▸ EXERCISE DATA:
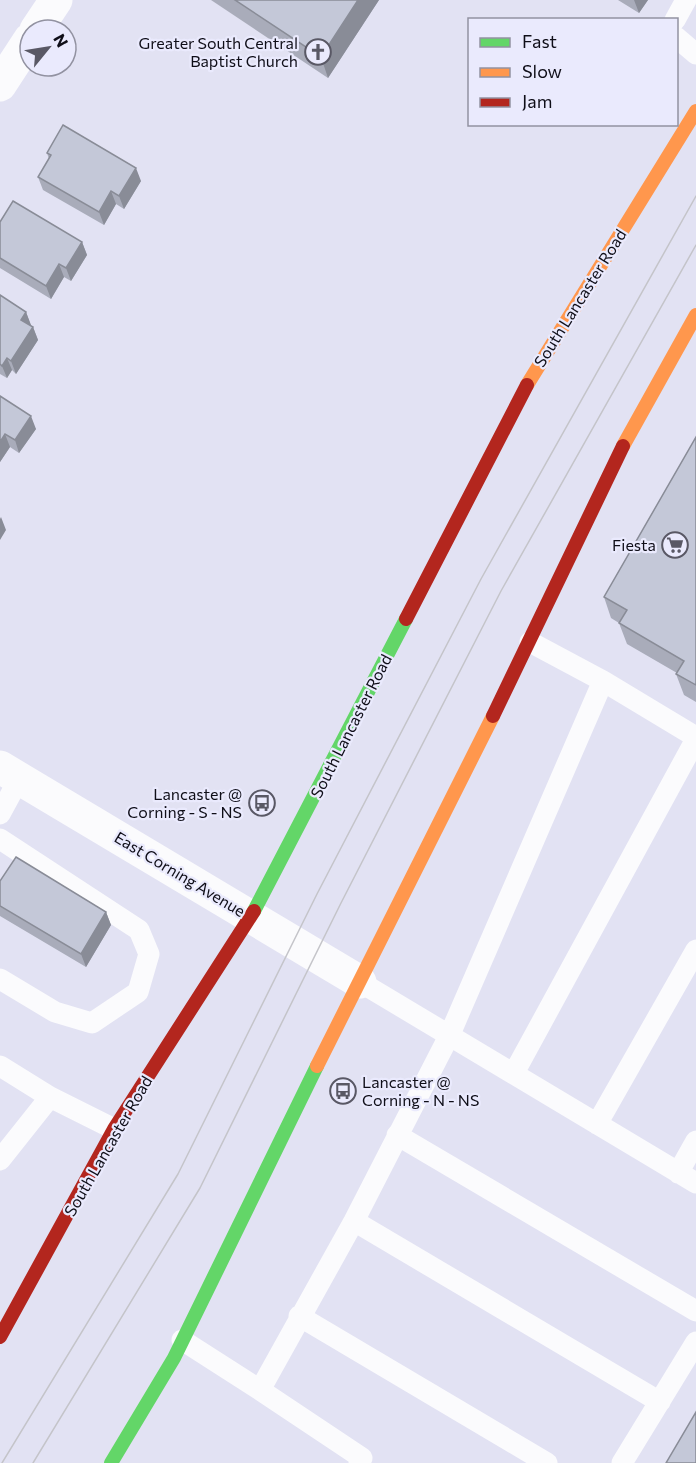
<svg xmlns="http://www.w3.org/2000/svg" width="696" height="1463" viewBox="0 0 696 1463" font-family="Commissioner,sans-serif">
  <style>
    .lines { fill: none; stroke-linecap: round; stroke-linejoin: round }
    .lane { stroke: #fbfbfd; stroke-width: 21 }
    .street { stroke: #fbfbfd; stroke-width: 33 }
    .fast { stroke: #63d668; stroke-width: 14 }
    .slow { stroke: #ff974d; stroke-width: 14 }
    .jam { stroke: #b3261e; stroke-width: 14 }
    .tram { stroke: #c4c4c9; stroke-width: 1.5 }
    .wall { fill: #a9acba }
    .shaded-wall { fill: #898c97 }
    .building { fill: #c4c8d8; stroke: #898c97; stroke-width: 1.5 }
    .labels { text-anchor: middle; stroke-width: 4.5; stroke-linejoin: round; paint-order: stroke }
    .poi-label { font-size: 16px; fill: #0f0e18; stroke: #eaeafd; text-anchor: end }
    .street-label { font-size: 16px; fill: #0f0e18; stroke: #eaeafd }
  </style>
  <rect width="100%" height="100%" fill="#e2e2f3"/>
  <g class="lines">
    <path class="lane" d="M675,20L686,0
      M676,37L696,54
      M530,642L603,681L696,737
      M0,814L19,779
      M0,839L139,930L149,954L138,992L92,1023L55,1012L0,979
      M360,982L696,1183
      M0,1066L50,1097L114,1129
      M514,1073L696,739
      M597,1124L696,950
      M397,1135L696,1311
      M0,1160L50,1097
      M678,1173L696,1141
      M354,1221L660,1402
      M299,1316L547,1463
      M182,1340L260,1390
      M359,1463L362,1458L260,1390L354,1221L450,1034L603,681
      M622,1463L696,1342"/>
    <path class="street" d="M36,30L56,0
      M0,85L30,39
      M0,767L360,982"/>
    <path class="fast" d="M254,911L406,619
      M111,1463L174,1358L317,1066"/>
    <path class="slow" d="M527,385L696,111
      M623,446L696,315
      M317,1066L493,716"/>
    <path class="jam" d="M406,619L527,385
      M493,716L623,446
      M0,1337L114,1129L254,911"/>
    <path class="tram" d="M2,1463L178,1174L317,894L481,579L696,196
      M33,1463L200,1188L341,903L501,591L696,245"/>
  </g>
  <path class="wall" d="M211,0H379L328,78Z
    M618,0H648L639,13Z
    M47,153L141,181L124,209L116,204L104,225L43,190L38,177L49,159Z
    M0,222L82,242L87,255L71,281L64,277L51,299L0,268Z
    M0,295L26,312L31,326L33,327L38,340L16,374L12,370L7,378L0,374Z
    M0,396L36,429L19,453L10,447L0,462Z
    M696,437V702L684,695L676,674L677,673L627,644L619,623L611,618L604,597Z
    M0,881L106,912L111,925L86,967L0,916Z"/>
  <path class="shaded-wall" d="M358,0H379L328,78L321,57Z
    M634,0H648L639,13Z
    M136,168L141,181L124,209L119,196Z
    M111,191L116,204L104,225L99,212Z
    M82,242L87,255L71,281L66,268Z
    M59,264L64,277L51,299L46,286Z
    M26,312L31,325L26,333L21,320Z
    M33,327L38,340L16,374L11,361Z
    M7,358L12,370L7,378L2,366Z
    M31,416L36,429L19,453L15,440Z
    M5,434L10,447L0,462V442Z
    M1,517L6,530L0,540V519Z
    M106,912L111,925L86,967L81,954Z"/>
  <path class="building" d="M235,0H358L321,57Z
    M63,125L136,168L119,196L111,191L99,212L38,177L51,155L47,153Z
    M13,201L82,242L66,268L59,264L46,286L0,258V222Z
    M0,295L26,312L21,320L33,327L11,361L7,358L2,366L0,364Z
    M0,396L31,416L15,440L5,434L0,442Z
    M696,437V685L676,674L684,661L619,623L627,610L604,597Z
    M16,857L106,912L81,954L0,906V881Z
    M696,1412V1463H666Z"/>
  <defs>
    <g id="church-ring" transform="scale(1.35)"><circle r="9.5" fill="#eaeafd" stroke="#595865" stroke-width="1.5"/><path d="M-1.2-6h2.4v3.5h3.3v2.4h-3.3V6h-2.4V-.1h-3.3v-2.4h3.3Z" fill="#595865"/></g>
    <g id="supermarket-ring" transform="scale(1.35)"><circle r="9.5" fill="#eaeafd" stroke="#595865" stroke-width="1.5"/><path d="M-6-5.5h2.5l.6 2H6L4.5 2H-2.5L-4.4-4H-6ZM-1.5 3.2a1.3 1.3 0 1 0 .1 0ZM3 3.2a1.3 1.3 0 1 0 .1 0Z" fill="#595865"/></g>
    <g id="bus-ring" transform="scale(1.35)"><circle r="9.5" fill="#eaeafd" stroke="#595865" stroke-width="1.5"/><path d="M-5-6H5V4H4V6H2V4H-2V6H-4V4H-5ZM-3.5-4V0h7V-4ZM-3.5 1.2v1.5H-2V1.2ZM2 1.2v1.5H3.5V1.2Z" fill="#595865"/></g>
  </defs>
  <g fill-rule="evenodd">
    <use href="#church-ring" x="318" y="52"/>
    <use href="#supermarket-ring" x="675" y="545"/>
    <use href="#bus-ring" x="262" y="803"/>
    <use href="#bus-ring" x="343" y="1091"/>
  </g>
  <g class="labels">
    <g class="poi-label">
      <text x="298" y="49">Greater South Central<tspan x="298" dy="18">Baptist Church</tspan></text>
      <text x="656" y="551">Fiesta</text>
      <text x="242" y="800">Lancaster @<tspan x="242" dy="18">Corning - S - NS</tspan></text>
      <text x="362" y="1088" text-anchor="start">Lancaster @<tspan x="362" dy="18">Corning - N - NS</tspan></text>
    </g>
    <g class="street-label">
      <text transform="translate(580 298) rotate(-58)" y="6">South Lancaster Road</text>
      <text transform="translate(351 726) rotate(-63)" y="6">South Lancaster Road</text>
      <text transform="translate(180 874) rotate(31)" y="6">East Corning Avenue</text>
      <text transform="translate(108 1146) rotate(-60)" y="6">South Lancaster Road</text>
    </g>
  </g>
  <rect x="468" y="18" width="210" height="108" fill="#eaeafd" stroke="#9292a1" stroke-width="1.5"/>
  <rect x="480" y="38" width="30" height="9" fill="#63d668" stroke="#9292a1" stroke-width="1.5"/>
  <text x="522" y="48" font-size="18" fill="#0f0e18">Fast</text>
  <rect x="480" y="68" width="30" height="9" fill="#ff974d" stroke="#9292a1" stroke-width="1.5"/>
  <text x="522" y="78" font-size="18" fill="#0f0e18">Slow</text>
  <rect x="480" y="98" width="30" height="9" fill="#b3261e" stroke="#9292a1" stroke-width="1.5"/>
  <text x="522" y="108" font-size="18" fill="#0f0e18">Jam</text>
  <g transform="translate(48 48) rotate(60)"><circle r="28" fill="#eaeafd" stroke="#9292a1" stroke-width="1.5"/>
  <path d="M0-4.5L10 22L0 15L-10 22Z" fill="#595865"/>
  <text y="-9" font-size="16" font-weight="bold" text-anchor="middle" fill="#0f0e18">N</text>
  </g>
</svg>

▸ WORK ORDER: Please copy out each line of the material that contains the string "lines".

▸ RESULT FOR THIS TASK:
    .lines { fill: none; stroke-linecap: round; stroke-linejoin: round }
  <g class="lines">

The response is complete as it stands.